• _Instructions for the task_:
Return every line of the entries that contains the string "Santander".

• _Listing_:
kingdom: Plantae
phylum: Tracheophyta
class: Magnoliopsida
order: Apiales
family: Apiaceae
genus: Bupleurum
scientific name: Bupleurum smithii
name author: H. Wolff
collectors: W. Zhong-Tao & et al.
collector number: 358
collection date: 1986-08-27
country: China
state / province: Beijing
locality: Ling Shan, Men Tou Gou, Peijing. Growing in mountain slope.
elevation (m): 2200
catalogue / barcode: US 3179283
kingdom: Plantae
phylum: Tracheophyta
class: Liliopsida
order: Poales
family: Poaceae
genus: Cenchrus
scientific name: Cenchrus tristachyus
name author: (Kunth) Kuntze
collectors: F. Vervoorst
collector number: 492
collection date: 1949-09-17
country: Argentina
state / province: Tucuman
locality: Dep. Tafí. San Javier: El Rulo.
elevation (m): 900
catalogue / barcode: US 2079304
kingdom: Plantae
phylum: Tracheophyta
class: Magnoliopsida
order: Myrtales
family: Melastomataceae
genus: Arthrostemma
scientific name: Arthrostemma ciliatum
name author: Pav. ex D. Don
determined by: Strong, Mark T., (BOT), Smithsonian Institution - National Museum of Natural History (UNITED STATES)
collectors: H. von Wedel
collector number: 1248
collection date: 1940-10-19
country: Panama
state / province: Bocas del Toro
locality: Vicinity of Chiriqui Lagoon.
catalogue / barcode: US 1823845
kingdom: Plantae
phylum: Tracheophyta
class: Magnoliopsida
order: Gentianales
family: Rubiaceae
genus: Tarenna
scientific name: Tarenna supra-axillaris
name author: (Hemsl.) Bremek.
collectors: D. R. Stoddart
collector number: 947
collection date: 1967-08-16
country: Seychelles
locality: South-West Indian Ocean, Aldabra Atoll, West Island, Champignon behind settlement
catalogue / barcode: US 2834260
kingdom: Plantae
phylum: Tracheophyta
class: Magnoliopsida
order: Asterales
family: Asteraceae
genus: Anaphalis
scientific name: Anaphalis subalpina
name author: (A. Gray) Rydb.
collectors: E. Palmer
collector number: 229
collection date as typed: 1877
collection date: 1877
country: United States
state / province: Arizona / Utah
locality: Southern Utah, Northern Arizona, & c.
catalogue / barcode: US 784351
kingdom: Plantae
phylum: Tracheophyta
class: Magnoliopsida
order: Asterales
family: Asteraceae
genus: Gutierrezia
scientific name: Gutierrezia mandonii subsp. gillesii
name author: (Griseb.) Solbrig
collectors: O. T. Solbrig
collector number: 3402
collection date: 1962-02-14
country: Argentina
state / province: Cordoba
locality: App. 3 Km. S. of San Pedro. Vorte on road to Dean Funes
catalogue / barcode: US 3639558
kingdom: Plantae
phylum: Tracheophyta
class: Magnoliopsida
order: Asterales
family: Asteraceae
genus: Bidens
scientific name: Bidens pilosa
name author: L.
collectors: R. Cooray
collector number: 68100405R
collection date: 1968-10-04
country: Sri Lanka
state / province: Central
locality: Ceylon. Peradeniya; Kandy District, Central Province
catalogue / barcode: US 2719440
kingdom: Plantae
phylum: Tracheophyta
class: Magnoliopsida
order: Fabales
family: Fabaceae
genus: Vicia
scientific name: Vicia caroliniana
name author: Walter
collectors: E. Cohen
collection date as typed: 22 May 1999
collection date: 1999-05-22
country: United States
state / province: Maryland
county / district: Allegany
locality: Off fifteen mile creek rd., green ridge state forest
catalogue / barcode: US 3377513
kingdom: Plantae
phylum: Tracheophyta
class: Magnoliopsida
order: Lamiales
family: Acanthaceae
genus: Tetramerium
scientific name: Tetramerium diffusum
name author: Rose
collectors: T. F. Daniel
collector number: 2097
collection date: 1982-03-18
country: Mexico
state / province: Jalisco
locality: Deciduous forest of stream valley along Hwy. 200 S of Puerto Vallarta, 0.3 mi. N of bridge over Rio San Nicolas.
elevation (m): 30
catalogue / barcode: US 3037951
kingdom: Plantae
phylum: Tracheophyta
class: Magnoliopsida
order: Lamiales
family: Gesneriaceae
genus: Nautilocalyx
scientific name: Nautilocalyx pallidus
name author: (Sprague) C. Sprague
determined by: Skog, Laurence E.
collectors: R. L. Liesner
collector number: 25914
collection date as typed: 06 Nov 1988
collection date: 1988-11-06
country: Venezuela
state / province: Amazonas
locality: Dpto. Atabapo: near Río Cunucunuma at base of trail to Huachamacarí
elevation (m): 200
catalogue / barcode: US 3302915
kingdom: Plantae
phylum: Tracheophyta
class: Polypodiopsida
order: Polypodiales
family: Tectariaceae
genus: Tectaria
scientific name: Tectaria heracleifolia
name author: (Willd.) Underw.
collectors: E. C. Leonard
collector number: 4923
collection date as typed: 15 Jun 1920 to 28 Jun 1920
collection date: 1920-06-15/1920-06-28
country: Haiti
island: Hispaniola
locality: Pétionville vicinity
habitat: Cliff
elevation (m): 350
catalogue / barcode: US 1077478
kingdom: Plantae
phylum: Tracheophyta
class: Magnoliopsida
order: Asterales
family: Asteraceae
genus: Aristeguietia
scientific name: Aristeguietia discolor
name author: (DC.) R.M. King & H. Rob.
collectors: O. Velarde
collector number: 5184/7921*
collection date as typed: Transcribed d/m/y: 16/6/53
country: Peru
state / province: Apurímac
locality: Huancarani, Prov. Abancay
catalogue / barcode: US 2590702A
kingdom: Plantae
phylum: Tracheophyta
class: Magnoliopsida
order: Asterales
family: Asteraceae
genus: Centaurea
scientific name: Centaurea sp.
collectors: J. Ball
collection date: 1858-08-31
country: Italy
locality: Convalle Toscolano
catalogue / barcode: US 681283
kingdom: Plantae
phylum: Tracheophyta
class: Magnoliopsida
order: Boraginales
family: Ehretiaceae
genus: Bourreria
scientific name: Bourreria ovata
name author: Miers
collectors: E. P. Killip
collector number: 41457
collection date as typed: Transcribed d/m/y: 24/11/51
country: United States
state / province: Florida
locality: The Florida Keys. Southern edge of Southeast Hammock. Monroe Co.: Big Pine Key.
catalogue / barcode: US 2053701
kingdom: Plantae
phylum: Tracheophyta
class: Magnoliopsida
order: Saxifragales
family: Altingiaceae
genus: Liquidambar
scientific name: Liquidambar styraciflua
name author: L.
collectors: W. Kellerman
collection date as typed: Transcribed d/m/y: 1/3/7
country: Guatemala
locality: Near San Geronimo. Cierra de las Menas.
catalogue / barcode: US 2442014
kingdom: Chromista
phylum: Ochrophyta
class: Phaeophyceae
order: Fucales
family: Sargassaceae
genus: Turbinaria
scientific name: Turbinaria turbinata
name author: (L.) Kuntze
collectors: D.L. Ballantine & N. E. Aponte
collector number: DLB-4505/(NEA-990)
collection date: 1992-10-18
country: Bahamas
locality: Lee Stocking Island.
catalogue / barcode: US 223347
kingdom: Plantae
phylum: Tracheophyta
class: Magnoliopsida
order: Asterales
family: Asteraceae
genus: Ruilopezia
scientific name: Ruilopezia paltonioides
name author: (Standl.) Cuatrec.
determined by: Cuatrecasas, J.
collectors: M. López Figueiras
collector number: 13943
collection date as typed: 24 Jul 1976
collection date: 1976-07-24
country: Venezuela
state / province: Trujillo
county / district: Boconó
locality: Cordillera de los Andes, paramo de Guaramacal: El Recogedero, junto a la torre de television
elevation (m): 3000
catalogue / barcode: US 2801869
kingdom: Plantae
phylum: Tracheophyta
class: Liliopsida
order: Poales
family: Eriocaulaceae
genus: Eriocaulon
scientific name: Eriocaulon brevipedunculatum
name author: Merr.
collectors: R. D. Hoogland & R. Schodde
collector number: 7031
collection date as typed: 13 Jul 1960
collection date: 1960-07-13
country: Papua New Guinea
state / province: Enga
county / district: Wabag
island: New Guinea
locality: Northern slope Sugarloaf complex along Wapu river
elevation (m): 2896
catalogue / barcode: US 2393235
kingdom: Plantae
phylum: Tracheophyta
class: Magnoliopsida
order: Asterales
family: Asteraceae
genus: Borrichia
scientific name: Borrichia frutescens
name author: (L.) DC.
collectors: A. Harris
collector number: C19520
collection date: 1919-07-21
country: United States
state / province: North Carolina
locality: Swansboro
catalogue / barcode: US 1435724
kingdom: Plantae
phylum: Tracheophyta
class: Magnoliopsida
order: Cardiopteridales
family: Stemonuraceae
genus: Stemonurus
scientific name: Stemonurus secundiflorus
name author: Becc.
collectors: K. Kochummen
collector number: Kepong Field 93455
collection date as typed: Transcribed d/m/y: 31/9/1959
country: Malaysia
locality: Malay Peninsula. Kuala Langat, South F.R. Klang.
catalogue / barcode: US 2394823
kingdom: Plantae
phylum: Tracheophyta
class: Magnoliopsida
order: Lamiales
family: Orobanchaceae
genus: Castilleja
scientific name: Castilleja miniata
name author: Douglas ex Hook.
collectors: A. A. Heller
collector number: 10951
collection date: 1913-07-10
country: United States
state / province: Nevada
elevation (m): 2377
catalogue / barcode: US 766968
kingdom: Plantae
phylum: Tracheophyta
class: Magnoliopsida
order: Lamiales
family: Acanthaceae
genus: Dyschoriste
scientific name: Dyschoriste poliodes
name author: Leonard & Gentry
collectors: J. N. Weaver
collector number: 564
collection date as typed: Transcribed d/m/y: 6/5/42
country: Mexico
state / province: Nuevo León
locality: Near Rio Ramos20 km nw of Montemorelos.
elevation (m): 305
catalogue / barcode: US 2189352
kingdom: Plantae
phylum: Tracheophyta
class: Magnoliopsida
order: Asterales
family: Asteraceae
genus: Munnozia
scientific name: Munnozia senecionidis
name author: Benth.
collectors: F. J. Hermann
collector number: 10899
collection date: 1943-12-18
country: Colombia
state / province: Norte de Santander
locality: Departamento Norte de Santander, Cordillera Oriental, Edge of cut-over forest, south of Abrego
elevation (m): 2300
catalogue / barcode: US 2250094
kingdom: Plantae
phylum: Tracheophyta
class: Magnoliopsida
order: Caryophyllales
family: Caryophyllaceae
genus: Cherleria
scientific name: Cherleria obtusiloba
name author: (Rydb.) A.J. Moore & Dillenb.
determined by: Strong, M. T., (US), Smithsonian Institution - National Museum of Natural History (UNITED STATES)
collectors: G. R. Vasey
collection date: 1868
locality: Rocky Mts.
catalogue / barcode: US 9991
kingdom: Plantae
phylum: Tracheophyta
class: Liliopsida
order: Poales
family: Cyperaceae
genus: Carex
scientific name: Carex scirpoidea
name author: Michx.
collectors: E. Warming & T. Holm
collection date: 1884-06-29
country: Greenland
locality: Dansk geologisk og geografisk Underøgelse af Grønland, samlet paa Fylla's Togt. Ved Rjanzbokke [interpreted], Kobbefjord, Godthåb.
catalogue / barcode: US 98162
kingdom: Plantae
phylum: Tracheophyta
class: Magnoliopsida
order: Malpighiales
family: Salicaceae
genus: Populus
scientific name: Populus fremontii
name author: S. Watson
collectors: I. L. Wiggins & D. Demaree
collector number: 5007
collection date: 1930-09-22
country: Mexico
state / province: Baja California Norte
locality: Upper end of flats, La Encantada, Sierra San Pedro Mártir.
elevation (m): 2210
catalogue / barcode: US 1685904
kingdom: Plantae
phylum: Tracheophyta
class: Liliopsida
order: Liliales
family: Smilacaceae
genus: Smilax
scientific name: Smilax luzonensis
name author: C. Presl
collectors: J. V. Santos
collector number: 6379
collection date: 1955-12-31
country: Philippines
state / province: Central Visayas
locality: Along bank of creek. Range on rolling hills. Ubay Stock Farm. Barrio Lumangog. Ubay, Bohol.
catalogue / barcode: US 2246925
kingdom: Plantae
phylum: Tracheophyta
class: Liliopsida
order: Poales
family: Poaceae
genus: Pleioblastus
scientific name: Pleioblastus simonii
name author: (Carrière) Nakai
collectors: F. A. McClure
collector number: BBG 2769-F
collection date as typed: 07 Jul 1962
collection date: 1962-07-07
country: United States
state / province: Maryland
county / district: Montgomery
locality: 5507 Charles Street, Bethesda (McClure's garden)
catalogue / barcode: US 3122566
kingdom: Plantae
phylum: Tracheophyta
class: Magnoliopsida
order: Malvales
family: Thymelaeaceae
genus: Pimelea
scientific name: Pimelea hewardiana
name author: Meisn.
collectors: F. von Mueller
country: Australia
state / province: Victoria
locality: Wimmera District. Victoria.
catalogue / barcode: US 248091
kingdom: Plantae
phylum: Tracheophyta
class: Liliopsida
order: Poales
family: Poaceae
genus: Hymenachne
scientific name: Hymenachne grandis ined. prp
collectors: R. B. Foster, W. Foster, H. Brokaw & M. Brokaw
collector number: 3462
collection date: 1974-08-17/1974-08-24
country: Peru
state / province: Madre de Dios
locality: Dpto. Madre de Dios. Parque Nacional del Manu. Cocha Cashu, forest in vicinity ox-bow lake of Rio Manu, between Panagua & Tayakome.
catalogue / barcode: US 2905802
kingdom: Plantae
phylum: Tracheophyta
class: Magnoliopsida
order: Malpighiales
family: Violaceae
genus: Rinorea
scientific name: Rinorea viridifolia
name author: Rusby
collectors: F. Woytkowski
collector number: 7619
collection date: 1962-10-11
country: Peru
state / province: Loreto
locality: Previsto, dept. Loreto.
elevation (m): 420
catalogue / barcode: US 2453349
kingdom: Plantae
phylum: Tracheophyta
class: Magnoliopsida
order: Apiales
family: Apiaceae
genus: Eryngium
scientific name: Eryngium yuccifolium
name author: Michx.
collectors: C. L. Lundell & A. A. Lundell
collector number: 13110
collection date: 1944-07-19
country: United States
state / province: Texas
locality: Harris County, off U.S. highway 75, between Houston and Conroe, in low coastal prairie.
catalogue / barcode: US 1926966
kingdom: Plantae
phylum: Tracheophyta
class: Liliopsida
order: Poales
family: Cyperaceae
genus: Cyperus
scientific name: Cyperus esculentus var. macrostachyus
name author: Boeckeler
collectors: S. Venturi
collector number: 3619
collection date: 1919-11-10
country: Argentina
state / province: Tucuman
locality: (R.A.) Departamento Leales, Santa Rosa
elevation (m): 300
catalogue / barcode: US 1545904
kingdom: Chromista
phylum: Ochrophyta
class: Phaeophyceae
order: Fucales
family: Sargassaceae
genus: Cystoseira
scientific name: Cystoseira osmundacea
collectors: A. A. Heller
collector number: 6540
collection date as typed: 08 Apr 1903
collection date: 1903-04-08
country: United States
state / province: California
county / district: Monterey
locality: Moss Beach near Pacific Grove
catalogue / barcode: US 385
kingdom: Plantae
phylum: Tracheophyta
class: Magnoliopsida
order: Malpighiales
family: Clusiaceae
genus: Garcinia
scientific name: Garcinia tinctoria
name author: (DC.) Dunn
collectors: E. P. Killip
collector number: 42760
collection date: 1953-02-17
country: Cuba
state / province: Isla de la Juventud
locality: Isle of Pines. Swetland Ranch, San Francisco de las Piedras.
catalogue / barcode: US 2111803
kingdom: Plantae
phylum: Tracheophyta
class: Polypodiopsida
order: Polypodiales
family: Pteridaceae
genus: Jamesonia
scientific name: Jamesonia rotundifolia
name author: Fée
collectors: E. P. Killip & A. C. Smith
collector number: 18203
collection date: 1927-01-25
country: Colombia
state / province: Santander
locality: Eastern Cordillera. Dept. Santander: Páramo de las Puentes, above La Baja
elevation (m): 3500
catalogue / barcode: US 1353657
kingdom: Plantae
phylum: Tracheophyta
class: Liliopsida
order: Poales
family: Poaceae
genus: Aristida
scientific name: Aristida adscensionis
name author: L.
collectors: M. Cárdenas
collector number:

• _Written reply_:
state / province: Norte de Santander
locality: Departamento Norte de Santander, Cordillera Oriental, Edge of cut-over forest, south of Abrego
state / province: Santander
locality: Eastern Cordillera. Dept. Santander: Páramo de las Puentes, above La Baja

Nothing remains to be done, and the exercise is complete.